Setting forest fires is "ecological terrorism," Jewish National Fund chairman Efi Stenzler said yesterday, a day after a giant brush fire thought to have been started by arson devastated 3,500 dunams of forest land in the Beit Shemesh area. Thousands of animals, but no humans, were injured.
Police and firefighters said they suspected arson, but no arrests have been made.
Arson "constitutes terrorism that endangers life and property, and ecological terrorism that damages the air and oxygen we breath," said Stenzler. "We have to fight it with everything we've got: innovative technological devices, like installing cameras in forests, creating a JNF forest police and cooperating with the security forces."

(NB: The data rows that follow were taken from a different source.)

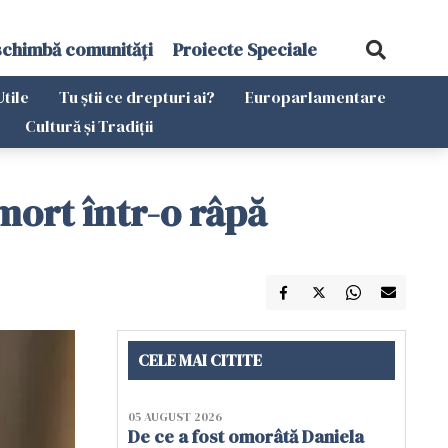
schimbă comunități
Proiecte Speciale
Utile
Tu știi ce drepturi ai?
Europarlamentare
Cultură și Tradiții
 mort într-o râpă
CELE MAI CITITE
05 AUGUST 2026
De ce a fost omorâtă Daniela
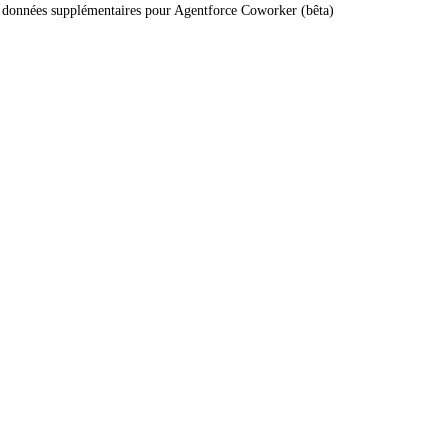
de données supplémentaires pour Agentforce Coworker (bêta)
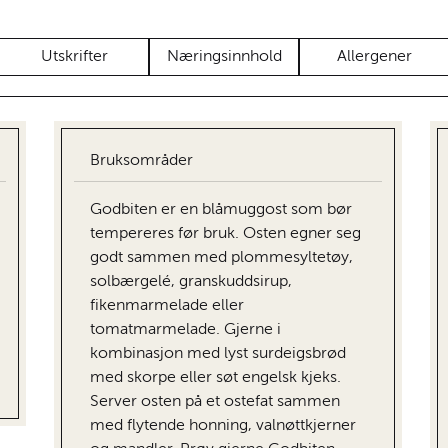
Utskrifter
Næringsinnhold
Allergener
Bruksområder
Godbiten er en blåmuggost som bør
tempereres før bruk. Osten egner seg
godt sammen med plommesyltetøy,
solbærgelé, granskuddsirup,
fikenmarmelade eller
tomatmarmelade. Gjerne i
kombinasjon med lyst surdeigsbrød
med skorpe eller søt engelsk kjeks.
Server osten på et ostefat sammen
med flytende honning, valnøttkjerner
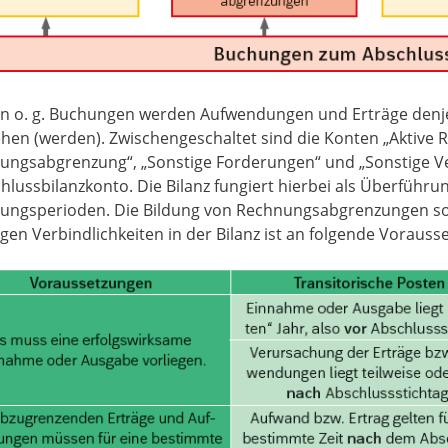
en o. g. Buchungen werden Aufwendungen und Erträge denje
ehen (werden). Zwischengeschaltet sind die Konten „Aktive
ungsabgrenzung“, „Sonstige Forderungen“ und „Sonstige Ver
hlussbilanzkonto. Die Bilanz fungiert hierbei als Überführ
ungsperioden. Die Bildung von Rechnungsabgrenzungen so
gen Verbindlichkeiten in der Bilanz ist an folgende Vorau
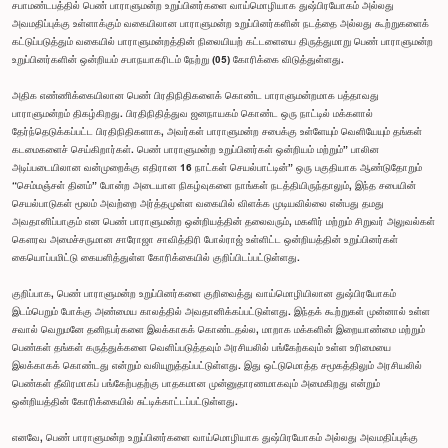
சபாமண்டபத்தில் பெண் பாராளுமன்ற உறுப்பினர்களை வாய்மொழியாக துஷ்பிரயோகம் அல்லது
அவமதிப்புக்கு உள்ளாக்கும் வகையிலான பாராளுமன்ற உறுப்பினர்களின் நடத்தை அல்லது கூற்றுகளைக்
கட்டுப்படுத்தும் வகையில் பாராளுமன்றத்தின் நிலையியற் கட்டளையை திருத்துமாறு பெண் பாராளுமன்ற
உறுப்பினர்களின் ஒன்றியம் சபாநயாகரிடம் நேற்று (05) கோரிக்கை விடுத்துள்ளது.
அதிக எண்ணிக்கையிலான பெண் பிரதிநிதிகளைக் கொண்ட பாராளுமன்றமாக பத்தாவது
பாராளுமன்றம் திகழ்கிறது. பிரதிநிதித்துவ ஜனநாயகம் கொண்ட ஒரு நாட்டில் மக்களால்
தேர்ந்தெடுக்கப்பட்ட பிரதிநிதிகளாக, அவர்கள் பாராளுமன்ற சபைக்கு உள்ளேயும் வெளியேயும் தங்கள்
கடமைகளைச் செய்கிறார்கள். பெண் பாராளுமன்ற உறுப்பினர்கள் ஒன்றியம் மற்றும்” பாலின
அடிப்படையிலான வன்முறைக்கு எதிரான 16 நாட்கள் செயல்பாட்டின்” ஒரு பகுதியாக ஆண்டுதோறும்
“செம்மஞ்சள் தினம்” போன்ற அடையாள நிகழ்வுகளை நாங்கள் நடத்தியிருந்தாலும், இந்த சபையின்
செயல்பாடுகள் மூலம் அவற்றை அர்த்தமுள்ள வகையில் விளக்க முடியவில்லை என்பது தமது
அவதானிப்பாகும் என பெண் பாராளுமன்ற ஒன்றியத்தின் தலைவரும், மகளிர் மற்றும் சிறுவர் அலுவல்கள்
கௌரவ அமைச்சருமான சாரோஜா சாவித்திரி போல்ராஜ் உள்ளிட்ட ஒன்றியத்தின் உறுப்பினர்கள்
கையொப்பமிட்டு கையளித்துள்ள கோரிக்கையில் குறிப்பிடப்பட்டுள்ளது.
குறிப்பாக, பெண் பாராளுமன்ற உறுப்பினர்களை குறிவைத்து வாய்மொழியிலான துஷ்பிரயோகம்
இடம்பெறும் போக்கு அண்மைய காலத்தில் அவதானிக்கப்பட்டுள்ளது. இந்தக் கூற்றுகள் முன்னால் உள்ள
சவால் வெறுமனே தனிநபர்களை இலக்காகக் கொண்டதல்ல, மாறாக மக்களின் இறையாண்மை மற்றும்
பெண்கள் தங்கள் கருத்துக்களை வெளிப்படுத்தவும் அரசியலில் பங்கேற்கவும் உள்ள உரிமையை
இலக்காகக் கொண்டது என்றும் வலியுறுத்தப்பட்டுள்ளது. இது ஒட்டுமொத்த சமூகத்திலும் அரசியலில்
பெண்கள் தீவிரமாகப் பங்கேற்பதற்கு பாதகமான முன்னுதாரணமாகவும் அமைகிறது என்றும்
ஒன்றியத்தின் கோரிக்கையில் சுட்டிக்காட்டப்பட்டுள்ளது.
எனவே, பெண் பாராளுமன்ற உறுப்பினர்களை வாய்மொழியாக துஷ்பிரயோகம் அல்லது அவமதிப்புக்கு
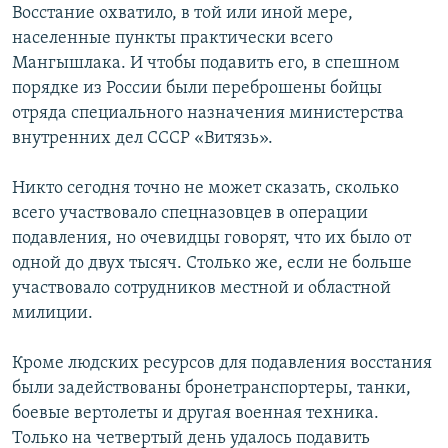
Восстание охватило, в той или иной мере,
населенные пункты практически всего
Мангышлака. И чтобы подавить его, в спешном
порядке из России были переброшены бойцы
отряда специального назначения министерства
внутренних дел СССР «Витязь».
Никто сегодня точно не может сказать, сколько
всего участвовало спецназовцев в операции
подавления, но очевидцы говорят, что их было от
одной до двух тысяч. Столько же, если не больше
участвовало сотрудников местной и областной
милиции.
Кроме людских ресурсов для подавления восстания
были задействованы бронетранспортеры, танки,
боевые вертолеты и другая военная техника.
Только на четвертый день удалось подавить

Gilad Mastai, the JNF official responsible for the coastal plain region, said the fire was the largest in a decade and a half.
"It was the biggest fire we've had in the last 15 years and it was very difficult to put out," he said. "It will take a year at best just to clean up the enormous damage to the forest, and several years to restore it. This place was a wildlife habitat. We found burned tortoises, cows, jackals and lizards."
Some farmers said the firefighters were poorly equipped to deal with the raging flames, which destroyed farms, henhouses, plantations and fields, practically reaching the doors of some homes.
"Parrots and chickens were burned," said Doron Alali, who lives on Moshav Sdot Micha, which was affected by the fire. "It's not a matter of money. Fire trucks arrived with no water and no long pipes to put out the fire. It's miraculous that no lives were lost."